Tuesday, October 29, 2013

GULAB JAMOON

This is the most famous sweet  in India.  Besides the original recipes, there are so many brands available in the market for readymade gulab jamoon powder.  I have never tried these. I prefer the original recipes always. Among them, this is the only recipe I love always to follow. 25 years back, I got this recipe from a friend who was working in a five star hotel in the abroad. The hotel was following this recipe only. After following this recipe and tasted the soft and delicious gulab jamoons, I have stopped trying the other recipes of gulab jamoons.
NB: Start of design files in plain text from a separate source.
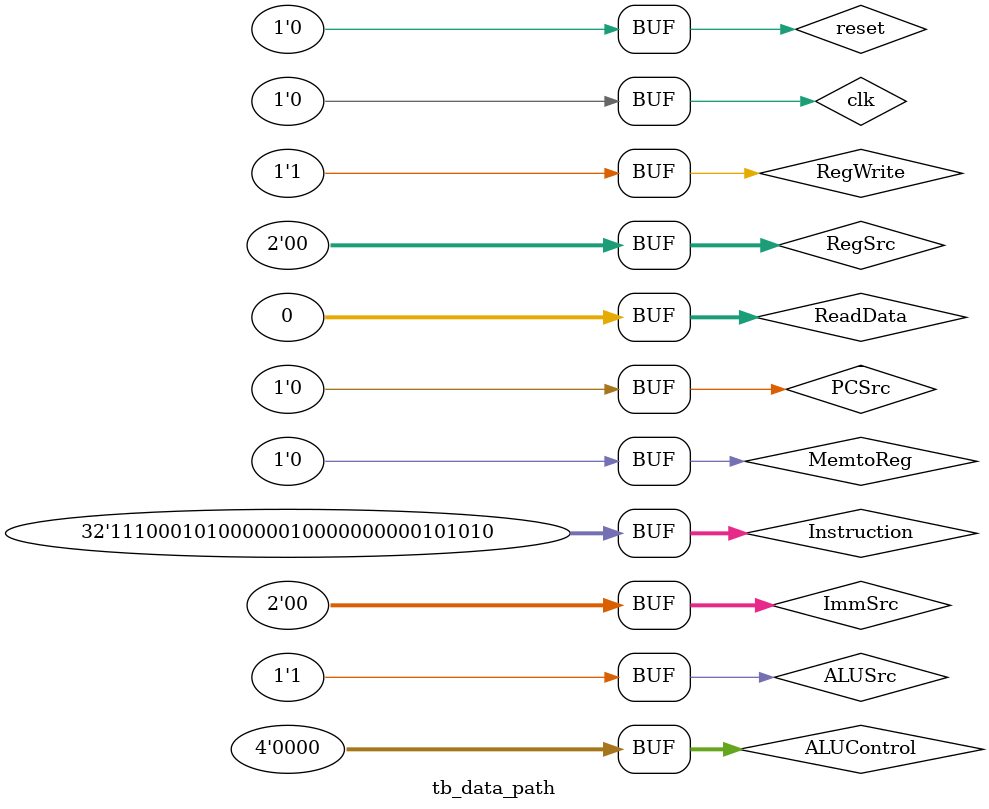
<source format=sv>
module tb_data_path();
	logic clk, reset;
	logic [1:0] RegSrc;
	logic RegWrite;
	logic [1:0] ImmSrc;
	logic ALUSrc;
	logic [3:0] ALUControl;
	logic MemtoReg;
	logic PCSrc;
	logic [31:0] Instruction;
	logic [31:0] ReadData;
	logic [3:0] ALUFlags;
	logic [31:0] PC_out;
	logic [31:0] ALUResult, WriteData;
	// instantiate device to be tested 
	data_path dut(clk, reset, 
				 RegSrc, 
				 RegWrite, 
				 ImmSrc, 
				 ALUSrc, 
				 ALUControl, 
				 MemtoReg, 
				 PCSrc, 
				 Instruction,
				 ReadData, 
				 ALUFlags, 
				 PC_out, 
				 ALUResult, WriteData);
	// initialize test
	initial begin
		reset = 0;
		clk <= 0;
	end
	always 
		begin 
			clk <= 1; 
			# 5;
			clk <= 0; 
			# 5;
		end
	 always
		begin
			//ADD R0, R1, #42
			//313029282726252423222120191817161514131211109876543210
			//1 1 1 0 0 0 1 0 1 0 0 0 0 0 0 1 0 0 0 0 0 0 0000101010
			RegSrc     <= 0;
			RegWrite   <= 2'b1;
			ImmSrc     <= 0;
		   ALUSrc     <= 1'b1;
		   ALUControl <= 0;
		   MemtoReg   <= 0;
		   PCSrc      <= 0;
		   Instruction<= 32'b11100010100000010000000000101010;
		   ReadData   <= 0;
			# 10; 
			/*
			//SUB R2, R3, #0
			//11100010010000110010000000000000
			RegSrc     <= 0;
			RegWrite   <= 2'b1;
			ImmSrc     <= 0;
		   ALUSrc     <= 2'b1;
		   ALUControl <= 2'b1;
		   MemtoReg   <= 0;
		   PCSrc      <= 0;
		   Instruction<= 32'b11100010010000110010000000000000;
		   ReadData   <= 0;
			# 10; 
			/*
			RegSrc     = 0;
			RegWrite   = 0;
			ImmSrc     = 0;
		   ALUSrc     = 0;
		   ALUControl = 0;
		   MemtoReg   = 0;
		   PCSrc      = 0;
		   Instruction= 0;
		   ReadData   = 0;
			# 10; 
			//
			RegSrc     = 0;
			RegWrite   = 0;
			ImmSrc     = 0;
		   ALUSrc     = 0;
		   ALUControl = 0;
		   MemtoReg   = 0;
		   PCSrc      = 0;
		   Instruction= 0;
		   ReadData   = 0;
			# 10; 
			//
			RegSrc     = 0;
			RegWrite   = 0;
			ImmSrc     = 0;
		   ALUSrc     = 0;
		   ALUControl = 0;
		   MemtoReg   = 0;
		   PCSrc      = 0;
		   Instruction= 0;
		   ReadData   = 0;
			# 10; 
			//
			RegSrc     = 0;
			RegWrite   = 0;
			ImmSrc     = 0;
		   ALUSrc     = 0;
		   ALUControl = 0;
		   MemtoReg   = 0;
		   PCSrc      = 0;
		   Instruction= 0;
		   ReadData   = 0;
			*/
		end




endmodule

</source>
Now the recipe follows..... 
 
 
குலோப் ஜாமூன்
Ingredients: 

Self raising flour- 3 tbsp
Full cream milk powder- 8 tbsp
Bicarbonate of soda and baking powder- 1/4 tsp
Soft butter- 1 tbsp
oil to fry the jamoons
water- 2 to 2 1/2 tbsp
cardamom powder- 1/4 tsp
saffron- a few threads 

For the syrup: 

Sugar- 2 cups
Water- 3 cups 

Procedure: 

Sieve the self raising flour, bicarbonate of soda, baking powder and the cardamom powder  thrice.
Mix in the butter and mix well with the flour evenly.
Now add the water little by little and make a soft dough.
The dough should be shiny and soft without cracks.
Make small goose-berry sized balls.
Do not press hardly the dough and do not give pressure to make the balls.
Heat the oil on low-medium fire.
Fry the balls ten at a time.
When the balls become golden brown evenly on all the sides, take them away and keep them on a kitchen towel.
Now mix the sugar in the water, pour it in a pan and heat it on medium fire.
When the syrup starts simmering, put in all the balls with the saffron..
Allow the balls to cook for 15 to 20 minutes.
Now the delicious Gulab Jamoons is ready to serve!
When you fry the balls, the Gulab Jamoons should become double in size.
Then when the jamoons are boiling in sugar syrup, again they must become double in size.
This is the correct method to follow. 

PS:  Plain flour can be used instead of self raising flour.